Figure 2 shows the effect of micro-sized alumina content on the insulation breakdown strength of the epoxy/micro-sized alumina composite. The sale parameter (■) and B10 life (●) was obtained from the Weibull statistical analysis. As the microsized alumina content increased, the scale parameter and B10 life of the insulation breakdown strength increased until 40 wt% alumina content and decreased after that content. The insulation breakdown strength for the neat epoxy system was 46.1 kV/2 mm and that for the 40 wt% alumina system was 50.1 kV/2 mm, which was a 108.7% higher value than that of the neat epoxy system. This meant that alumina particles had a good effect on the insulation breakdown strength of an epoxy system. However,alumina content that is too excessive disturbs the mobility of the epoxy functional groups so that the crosslink density of the epoxy/alumina system decreases.

Figure 3 shows the effect of micro-sized alumina content on the tensile strength of the epoxy/micro-sized alumina composite. The Weibull parameters were obtained from statistical analysis. The tensile strength for a neat epoxy system was 82.2 MPa and that value for 10 wt% alumina system was 72.6 MPa, which was 88.3% lower than that of the neat epoxy system. Furthemore, in the epoxy/micro-sized alumina systems, the tensile strength increased as the alumina content increased. When the micro-sized alumina content was low, the physical crosslink density was low and this value increased as the alumina content increased.

When the micro-sized alumina content was high, the tensile strength was higher than that of the neat epoxy system. The value at 60 wt% alumina content was 91.8 MPa, which was 111.7% higher than that of neat epoxy system.

Figure 4 shows the effect of the nano-sized alumina on the electrical breakdown strength of the epoxy/micro-sized alumina (60 wt%) composite.

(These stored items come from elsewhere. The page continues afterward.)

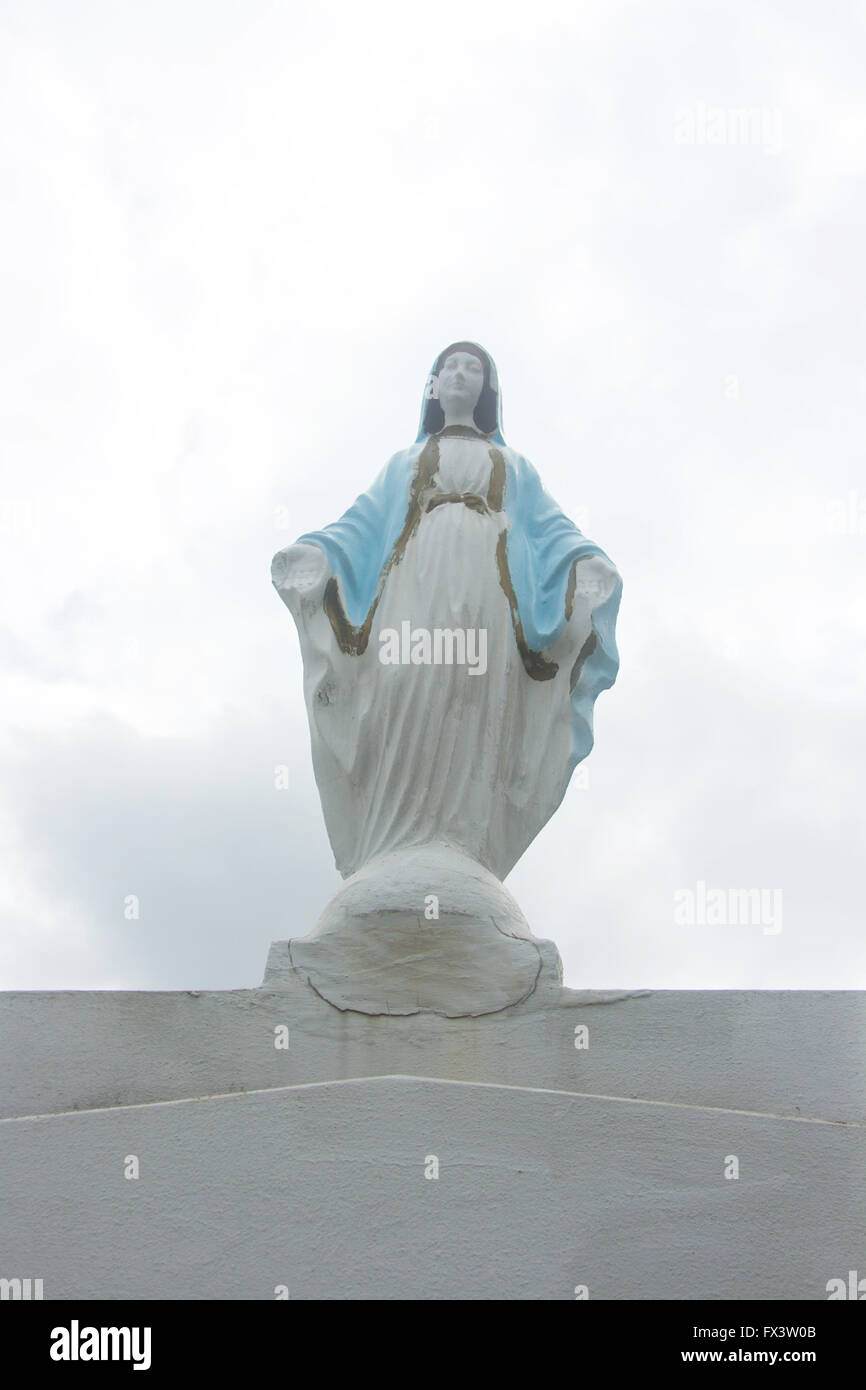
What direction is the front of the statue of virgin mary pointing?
toward the camera
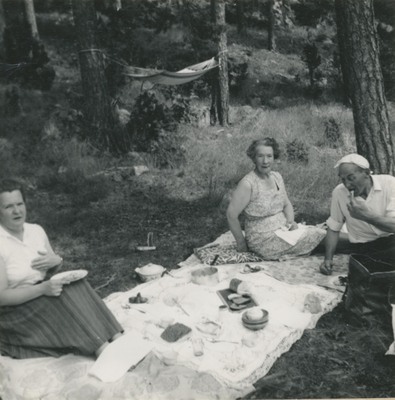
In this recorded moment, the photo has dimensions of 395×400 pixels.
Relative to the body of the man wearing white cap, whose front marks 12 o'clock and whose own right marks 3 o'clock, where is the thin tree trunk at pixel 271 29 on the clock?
The thin tree trunk is roughly at 4 o'clock from the man wearing white cap.

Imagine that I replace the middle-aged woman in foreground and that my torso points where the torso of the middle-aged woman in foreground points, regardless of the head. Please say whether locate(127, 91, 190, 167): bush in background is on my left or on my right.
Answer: on my left

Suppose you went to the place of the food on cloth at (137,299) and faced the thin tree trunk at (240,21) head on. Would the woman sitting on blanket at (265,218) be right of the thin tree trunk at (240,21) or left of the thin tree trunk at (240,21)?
right

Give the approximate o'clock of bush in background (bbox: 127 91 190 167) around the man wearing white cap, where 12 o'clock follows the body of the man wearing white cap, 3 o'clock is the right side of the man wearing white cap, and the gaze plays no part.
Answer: The bush in background is roughly at 3 o'clock from the man wearing white cap.

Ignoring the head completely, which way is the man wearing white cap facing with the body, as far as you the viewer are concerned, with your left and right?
facing the viewer and to the left of the viewer

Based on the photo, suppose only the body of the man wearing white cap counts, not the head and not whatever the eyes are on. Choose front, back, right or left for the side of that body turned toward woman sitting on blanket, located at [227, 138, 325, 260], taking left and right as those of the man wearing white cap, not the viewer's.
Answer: right

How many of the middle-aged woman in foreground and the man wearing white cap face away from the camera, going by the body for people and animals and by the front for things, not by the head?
0

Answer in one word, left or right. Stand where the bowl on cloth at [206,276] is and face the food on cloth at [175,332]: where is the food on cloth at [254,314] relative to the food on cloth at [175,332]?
left

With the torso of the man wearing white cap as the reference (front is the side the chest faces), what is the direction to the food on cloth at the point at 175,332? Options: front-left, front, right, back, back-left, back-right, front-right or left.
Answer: front

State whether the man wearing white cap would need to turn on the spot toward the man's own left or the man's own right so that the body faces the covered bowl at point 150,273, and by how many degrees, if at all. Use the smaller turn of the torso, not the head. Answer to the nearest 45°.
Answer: approximately 45° to the man's own right

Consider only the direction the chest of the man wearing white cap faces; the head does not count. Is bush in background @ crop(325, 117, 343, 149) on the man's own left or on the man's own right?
on the man's own right

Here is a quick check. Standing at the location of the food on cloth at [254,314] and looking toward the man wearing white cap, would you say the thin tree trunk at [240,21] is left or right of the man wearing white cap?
left

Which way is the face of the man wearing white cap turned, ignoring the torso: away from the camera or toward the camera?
toward the camera

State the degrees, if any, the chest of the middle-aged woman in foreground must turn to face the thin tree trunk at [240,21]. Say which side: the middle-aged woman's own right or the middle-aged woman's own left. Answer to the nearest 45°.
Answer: approximately 90° to the middle-aged woman's own left

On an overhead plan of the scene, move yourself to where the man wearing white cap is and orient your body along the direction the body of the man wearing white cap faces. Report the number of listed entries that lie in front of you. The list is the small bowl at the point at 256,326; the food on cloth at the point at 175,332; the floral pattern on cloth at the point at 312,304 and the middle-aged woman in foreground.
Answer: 4

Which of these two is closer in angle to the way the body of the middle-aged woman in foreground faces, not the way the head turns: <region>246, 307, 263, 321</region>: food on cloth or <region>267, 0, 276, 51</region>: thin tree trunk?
the food on cloth

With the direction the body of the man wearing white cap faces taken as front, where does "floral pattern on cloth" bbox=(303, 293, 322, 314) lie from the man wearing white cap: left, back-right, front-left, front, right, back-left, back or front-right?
front

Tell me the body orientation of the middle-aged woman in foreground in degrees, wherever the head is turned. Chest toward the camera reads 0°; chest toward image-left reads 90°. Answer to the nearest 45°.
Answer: approximately 315°

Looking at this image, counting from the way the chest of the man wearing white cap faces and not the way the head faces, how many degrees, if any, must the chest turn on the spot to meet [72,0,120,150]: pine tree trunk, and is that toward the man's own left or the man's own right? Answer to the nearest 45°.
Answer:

The effect of surface treating nano-sized alumina with GDE was also studied. The electrical breakdown strength was estimated by Weibull statistical analysis and the linear plots for (◆) micro-sized alumina (60 wt%), (●) micro-sized alumina (60 wt%)/nano-sized alumina (1 phr) - GDE (1 phr), (■) micro-sized alumina (60 wt%)/nano-sized alumina (1 phr) - GDE (3 phr) and (▲) micro-sized alumina (60 wt%)/nano-sized alumina (1 phr) - GDE (5 phr). Furthermore, the Weibull parameters were listed in Table 1. The statistical analysis showed that the scale parameter of micro-sized alumina (60 wt%) without nano-sized alumina was 46.7 MPa and the highest value was 54.2 MPa in the micro-sized alumina (60 wt%)/nano-sized alumina (1 phr) - GDE (1 phr) composite, which was about 116% higher than that of the system without nano-sized alumina. However, the value decreased as the GDE content increased. This meant that 1 phr of GDE had a good impact on the electrical breakdown strength, but excessive GDE was a harmful impurity.

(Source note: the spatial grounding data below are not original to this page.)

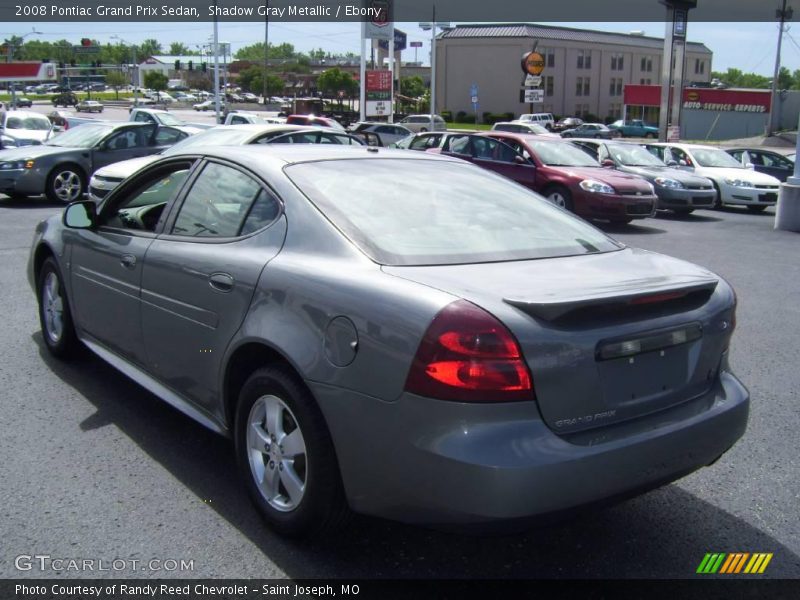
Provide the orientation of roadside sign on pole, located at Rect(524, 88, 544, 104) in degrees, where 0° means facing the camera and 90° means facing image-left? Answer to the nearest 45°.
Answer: approximately 0°

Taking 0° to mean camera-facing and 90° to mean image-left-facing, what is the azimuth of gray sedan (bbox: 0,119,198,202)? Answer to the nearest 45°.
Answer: approximately 45°

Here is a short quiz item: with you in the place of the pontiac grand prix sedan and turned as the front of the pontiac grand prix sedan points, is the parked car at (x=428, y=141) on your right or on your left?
on your right

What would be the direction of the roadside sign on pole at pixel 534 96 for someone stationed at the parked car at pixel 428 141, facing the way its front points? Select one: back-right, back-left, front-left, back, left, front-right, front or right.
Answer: back-right

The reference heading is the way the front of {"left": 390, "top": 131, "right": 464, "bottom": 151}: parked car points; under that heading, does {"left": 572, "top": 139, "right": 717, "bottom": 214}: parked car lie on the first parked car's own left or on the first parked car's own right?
on the first parked car's own left

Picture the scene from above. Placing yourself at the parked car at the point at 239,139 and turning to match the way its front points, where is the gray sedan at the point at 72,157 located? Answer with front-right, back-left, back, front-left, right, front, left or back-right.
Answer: right
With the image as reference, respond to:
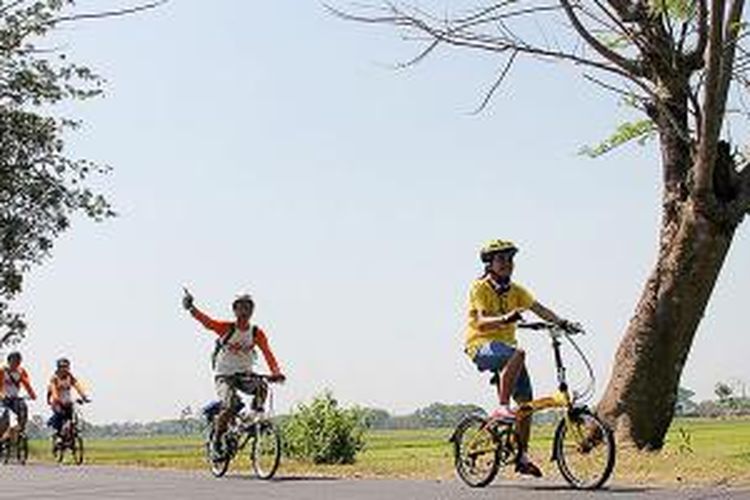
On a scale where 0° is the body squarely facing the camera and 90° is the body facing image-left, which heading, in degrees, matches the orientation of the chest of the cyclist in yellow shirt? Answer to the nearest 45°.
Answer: approximately 315°

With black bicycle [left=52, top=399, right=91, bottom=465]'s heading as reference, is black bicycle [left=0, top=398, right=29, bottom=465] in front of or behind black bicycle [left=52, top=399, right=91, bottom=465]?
behind

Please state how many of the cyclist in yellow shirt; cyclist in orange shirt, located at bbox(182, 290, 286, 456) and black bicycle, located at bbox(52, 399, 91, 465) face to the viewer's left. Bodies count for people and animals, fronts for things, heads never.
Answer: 0

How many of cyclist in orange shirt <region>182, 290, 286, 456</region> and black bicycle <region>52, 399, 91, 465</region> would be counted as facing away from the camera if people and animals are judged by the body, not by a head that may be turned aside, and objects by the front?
0

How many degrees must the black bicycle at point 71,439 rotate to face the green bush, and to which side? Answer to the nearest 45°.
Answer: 0° — it already faces it

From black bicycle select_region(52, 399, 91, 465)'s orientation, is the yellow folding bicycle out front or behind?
out front

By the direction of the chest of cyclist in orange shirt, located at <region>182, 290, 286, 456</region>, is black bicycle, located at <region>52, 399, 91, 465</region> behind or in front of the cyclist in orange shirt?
behind

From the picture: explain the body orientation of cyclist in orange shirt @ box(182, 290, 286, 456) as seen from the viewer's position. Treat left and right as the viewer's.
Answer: facing the viewer and to the right of the viewer

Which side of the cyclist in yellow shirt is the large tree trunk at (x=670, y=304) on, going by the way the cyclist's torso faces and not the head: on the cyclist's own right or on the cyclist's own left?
on the cyclist's own left

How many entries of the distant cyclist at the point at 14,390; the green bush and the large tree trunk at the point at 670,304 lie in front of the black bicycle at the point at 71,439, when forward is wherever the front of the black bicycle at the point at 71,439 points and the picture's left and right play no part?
2

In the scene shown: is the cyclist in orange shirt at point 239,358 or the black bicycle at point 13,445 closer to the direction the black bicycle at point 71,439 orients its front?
the cyclist in orange shirt

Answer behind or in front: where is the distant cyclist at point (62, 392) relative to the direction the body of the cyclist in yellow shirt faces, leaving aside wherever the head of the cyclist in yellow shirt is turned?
behind

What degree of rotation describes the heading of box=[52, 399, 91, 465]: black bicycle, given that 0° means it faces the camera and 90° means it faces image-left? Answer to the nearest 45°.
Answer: approximately 315°

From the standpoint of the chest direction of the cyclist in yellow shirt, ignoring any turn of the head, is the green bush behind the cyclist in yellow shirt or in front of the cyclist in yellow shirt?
behind

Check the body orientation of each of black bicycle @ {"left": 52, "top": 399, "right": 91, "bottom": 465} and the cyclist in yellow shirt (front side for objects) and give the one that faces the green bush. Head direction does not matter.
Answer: the black bicycle
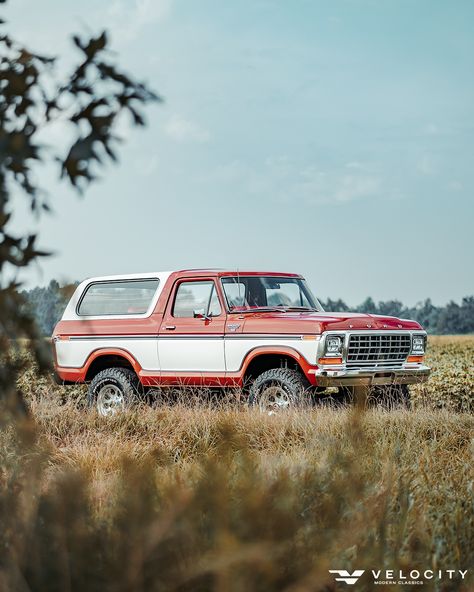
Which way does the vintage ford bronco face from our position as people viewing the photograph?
facing the viewer and to the right of the viewer
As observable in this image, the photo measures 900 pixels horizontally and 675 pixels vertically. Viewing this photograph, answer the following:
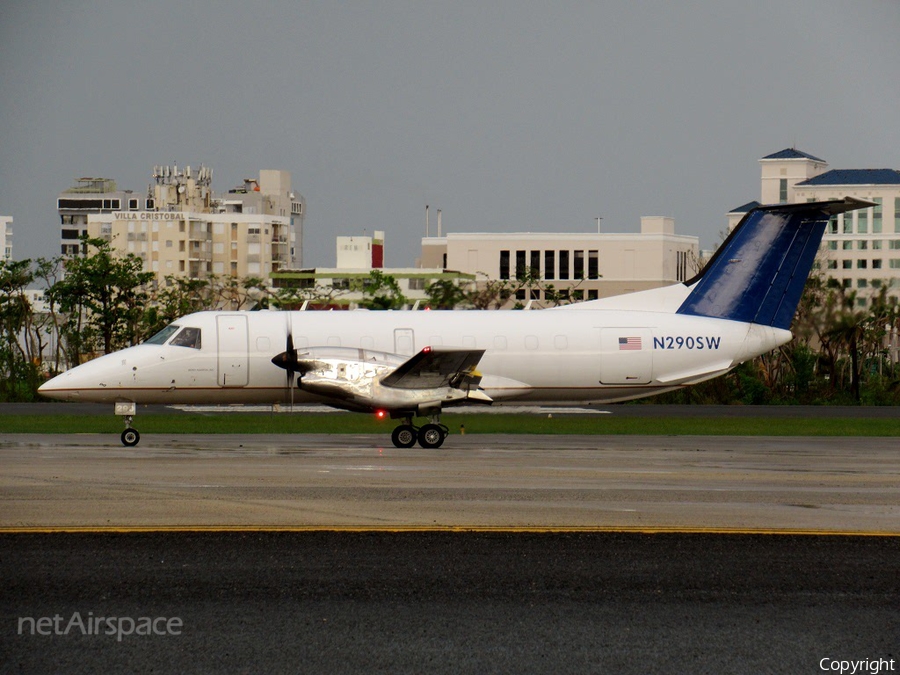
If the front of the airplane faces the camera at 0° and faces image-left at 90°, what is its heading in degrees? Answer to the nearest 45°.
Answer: approximately 90°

An epoxy/micro-sized alumina composite was prepared and the effects of alumina content on the electrical and mechanical properties were investigated in order to develop an insulation material for gas insulated switchgear (GIS). As micro-sized alumina content increased, the insulation breakdown strength increased until 40 wt% alumina content and decreased after that content. The insulation breakdown strength for 40 wt% alumina system was 50.1 kV/2 mm, which was 108.7% higher value than that of the neat epoxy system. Tensile strength for a neat epoxy system was 82.2 MPa and that value for 60 wt% alumina content was 91.8 MPa, which was 111.7% higher than that of a neat epoxy system. The scale parameter of micro-sized alumina (60 wt%) without a nano-sized alumina was 46.7 MPa and the highest value was 54.2 MPa in the micro-sized alumina (60 wt%)/nano-sized alumina (1 phr) - GDE (1 phr) composite, which was about. 116% higher than that of the system without nano-sized alumina.